Filed under: hiking,PCT — Amanda @ 9:31
Tags: ,

I’m currently relaxing at Warner Springs, taking a nero (near zero) day at mile 110. The hot springs resort which was extremely popular with past hikers is closed this year, so the community has set up an area near the school with camping, showers, meals and sundries for PCT hikers, and it’s much-appreciated place to take a break. Last night’s dinner was grilled tri-tip with beans, cole slaw and salad – it was so good after a week of trail food!

Last Monday’s final seven miles to the Laguna campground were long and hot, but with great views down to the desert. The campground host was very hiker-friendly, and let 10 of us share a site, for a cost of about $2 each – good deal! On Tuesday morning I saw a trio of deer as I was leaving the campground, but they ran away before I could get close enough for a picture. That morning was a pretty hike along the east ridge of Mt Laguna, with a morning stop at the pioneer mail picnic area. The following six miles were more challenging, with wind and heat and hurting feet – I don’t have major blister problems, just very sore feet from all the miles with a big pack. I took a long afternoon break at the sunrise trailhead water tank, then used my mp3 player to help the last 4 miles go by more quickly. I camped in the dry creek bed at Chariot Canyon Road – there were probably 15-20 hikers there. It was fairly calm in early evening, but the wind picked up overnight and the moon was close to full and very bright, so it was a bit hard to sleep.
Wednesday was a seventeen mile day, mostly descending out of the Lagunas to the Scissors Crossing water cache were highway 78 and S2 intersect. Other than my sore feet it was a really nice hike, and it felt great to descend from the hills and be able to see my destination ahead of me. I reached the cache with Moxie and Lunchbox, who got a ride to Julian, and Dusty, Marissa and Easily Distracted, who went to the RV campground a few miles away for the night. I headed up into the San Felipe hills for another three miles of slow climbing, loaded up with six liters of water in case the next cache was empty. I ran into Laughing Feather and a cache counter hiking south, and they advised me to grab the next campsite around the bend, a nice sandy spot that was mostly well-sheltered from the wind. I took their advice and cowboy camped there alone, hiking poles close by to fend off the mountain lions that I imagined would pounce me during the night.

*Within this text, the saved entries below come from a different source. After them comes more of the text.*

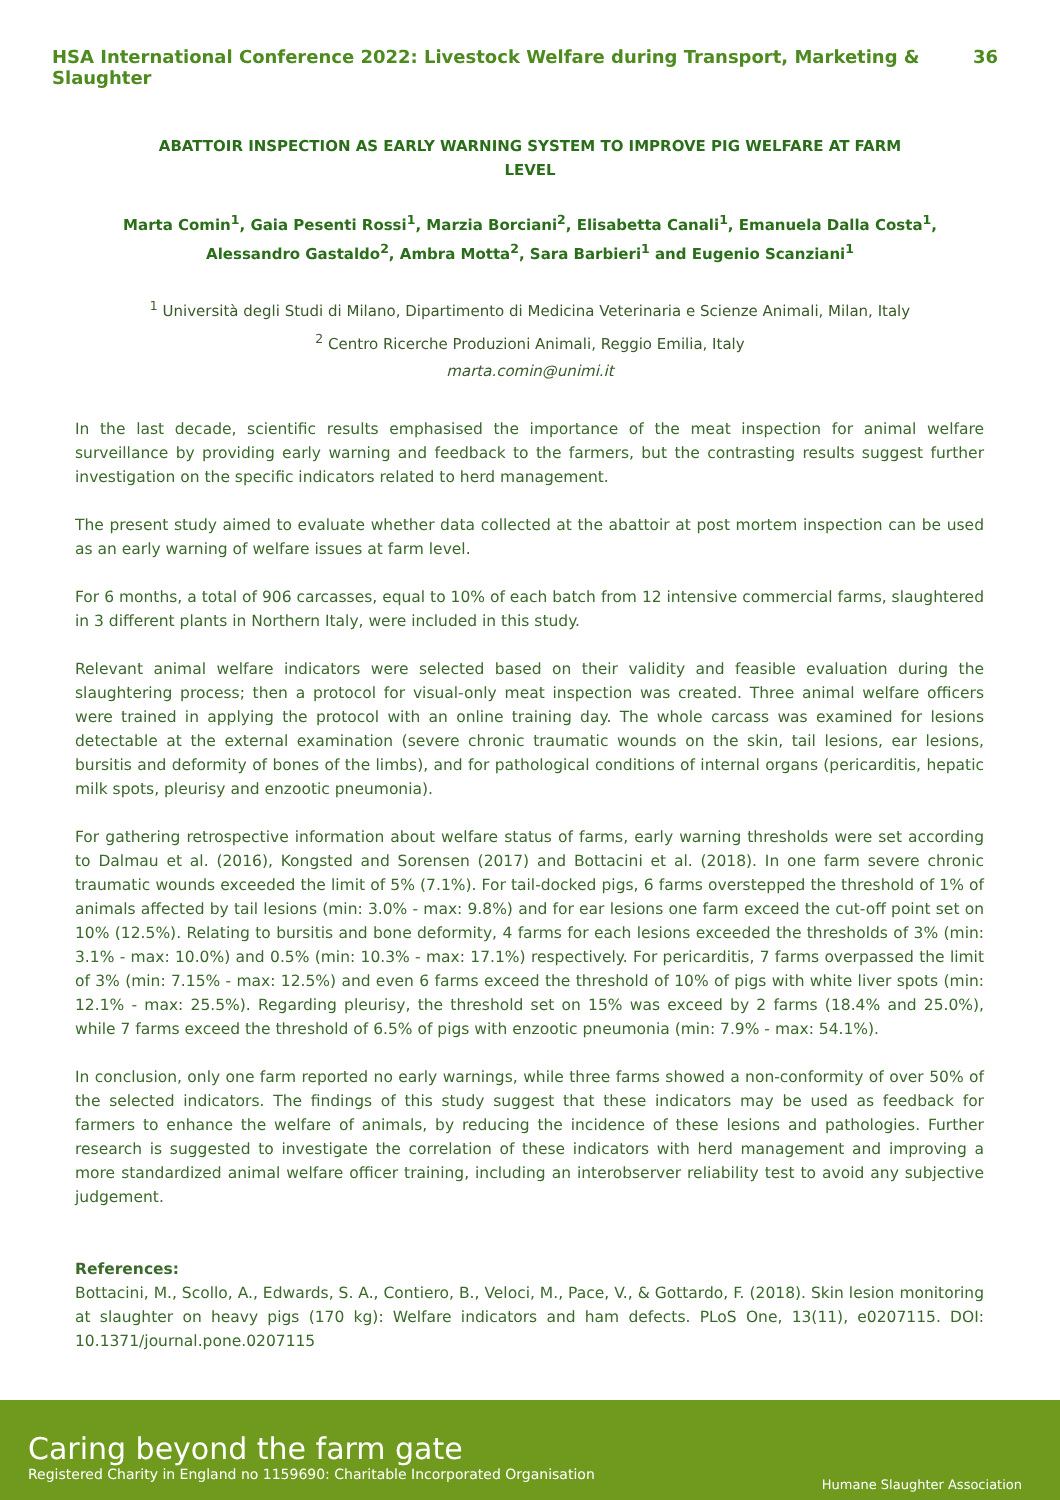HSA International Conference 2022: Livestock Welfare during Transport, Marketing & Slaughter 36
ABATTOIR INSPECTION AS EARLY WARNING SYSTEM TO IMPROVE PIG WELFARE AT FARM LEVEL
Marta Comin<sup>1</sup>, Gaia Pesenti Rossi<sup>1</sup>, Marzia Borciani<sup>2</sup>, Elisabetta Canali<sup>1</sup>, Emanuela Dalla Costa<sup>1</sup>,
Alessandro Gastaldo<sup>2</sup>, Ambra Motta<sup>2</sup>, Sara Barbieri<sup>1</sup> and Eugenio Scanziani<sup>1</sup>
<sup>1</sup> Università degli Studi di Milano, Dipartimento di Medicina Veterinaria e Scienze Animali, Milan, Italy
<sup>2</sup> Centro Ricerche Produzioni Animali, Reggio Emilia, Italy
marta.comin@unimi.it
In the last decade, scientific results emphasised the importance of the meat inspection for animal welfare surveillance by providing early warning and feedback to the farmers, but the contrasting results suggest further investigation on the specific indicators related to herd management.
The present study aimed to evaluate whether data collected at the abattoir at post mortem inspection can be used as an early warning of welfare issues at farm level.
For 6 months, a total of 906 carcasses, equal to 10% of each batch from 12 intensive commercial farms, slaughtered in 3 different plants in Northern Italy, were included in this study.
Relevant animal welfare indicators were selected based on their validity and feasible evaluation during the slaughtering process; then a protocol for visual-only meat inspection was created. Three animal welfare officers were trained in applying the protocol with an online training day. The whole carcass was examined for lesions detectable at the external examination (severe chronic traumatic wounds on the skin, tail lesions, ear lesions, bursitis and deformity of bones of the limbs), and for pathological conditions of internal organs (pericarditis, hepatic milk spots, pleurisy and enzootic pneumonia).
For gathering retrospective information about welfare status of farms, early warning thresholds were set according to Dalmau et al. (2016), Kongsted and Sorensen (2017) and Bottacini et al. (2018). In one farm severe chronic traumatic wounds exceeded the limit of 5% (7.1%). For tail-docked pigs, 6 farms overstepped the threshold of 1% of animals affected by tail lesions (min: 3.0% - max: 9.8%) and for ear lesions one farm exceed the cut-off point set on 10% (12.5%). Relating to bursitis and bone deformity, 4 farms for each lesions exceeded the thresholds of 3% (min: 3.1% - max: 10.0%) and 0.5% (min: 10.3% - max: 17.1%) respectively. For pericarditis, 7 farms overpassed the limit of 3% (min: 7.15% - max: 12.5%) and even 6 farms exceed the threshold of 10% of pigs with white liver spots (min: 12.1% - max: 25.5%). Regarding pleurisy, the threshold set on 15% was exceed by 2 farms (18.4% and 25.0%), while 7 farms exceed the threshold of 6.5% of pigs with enzootic pneumonia (min: 7.9% - max: 54.1%).
In conclusion, only one farm reported no early warnings, while three farms showed a non-conformity of over 50% of the selected indicators. The findings of this study suggest that these indicators may be used as feedback for farmers to enhance the welfare of animals, by reducing the incidence of these lesions and pathologies. Further research is suggested to investigate the correlation of these indicators with herd management and improving a more standardized animal welfare officer training, including an interobserver reliability test to avoid any subjective judgement.
References:
Bottacini, M., Scollo, A., Edwards, S. A., Contiero, B., Veloci, M., Pace, V., & Gottardo, F. (2018). Skin lesion monitoring at slaughter on heavy pigs (170 kg): Welfare indicators and ham defects. PLoS One, 13(11), e0207115. DOI: 10.1371/journal.pone.0207115
Caring beyond the farm gate
Registered Charity in England no 1159690: Charitable Incorporated Organisation
Humane Slaughter Association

I woke up Thursday morning unscathed, but the next eleven miles were the toughest of the trail for me so far – it got hot pretty quickly, my feet hurt, and I felt like I was making no progress – the trail wound around the hills in such a way that i seemed to walk four miles just to make one mile of progress as the crow flies. I finally got into the third gate cache at mile 91 at 1:45, after almost 7 hours of hiking. I relaxed in the shade with Only a Test until around four, then we hiked another five miles to a tiny campsite, where we ended up squishing five hikers in for the night – the campsites really are hard to come by in the hills! Those five miles were the best of the day for me – I’d propped up my feet while I rested, and they didn’t feel so bad in the evening. I ate some cheesy bacon grits and set my alarm for 5:20 the next morning, so j could make it to Warner Springs before the post office closed at four.

Especially compared to Thursday, yesterday was probably my best day on the trail. My feet were still feeling ok, and I made the first five miles down to Barrel Spring in time to take a nice break and catch some trail magic in the form of coffee, OJ and hard boiled eggs from some RV campers from near San Diego. After Barrel Spring we were out of the hills and into rolling fields, and I saw a jack rabbit with huge ears in the middle of the trail. After a couple of quick stops in shady spots, I got to eagle rock (a rock that looks like an eagle!) at mile 106 with GipC, Hamburger, Flatlander and Shutter Blast, where I ate lunch and took some pictures (ad should have reapplied sunscreen!). After that the last four miles to the post office were fairly easy and pleasant, with shade and a creek running alongside the trail. I even saw my first rattlesnake! It was in the grass beside the trail, and moved when I went past. I turned around to see the source of the noise, and saw the snake uncoil and slither across the trail. Now that I’ve checked that off my list, I don’t necessarily need to see another one!

I’ll be hanging out here until around 4pm, when I’ll hike about four miles for the evening, starting the trek to Idyllwild, where I’m looking forward to my next zero!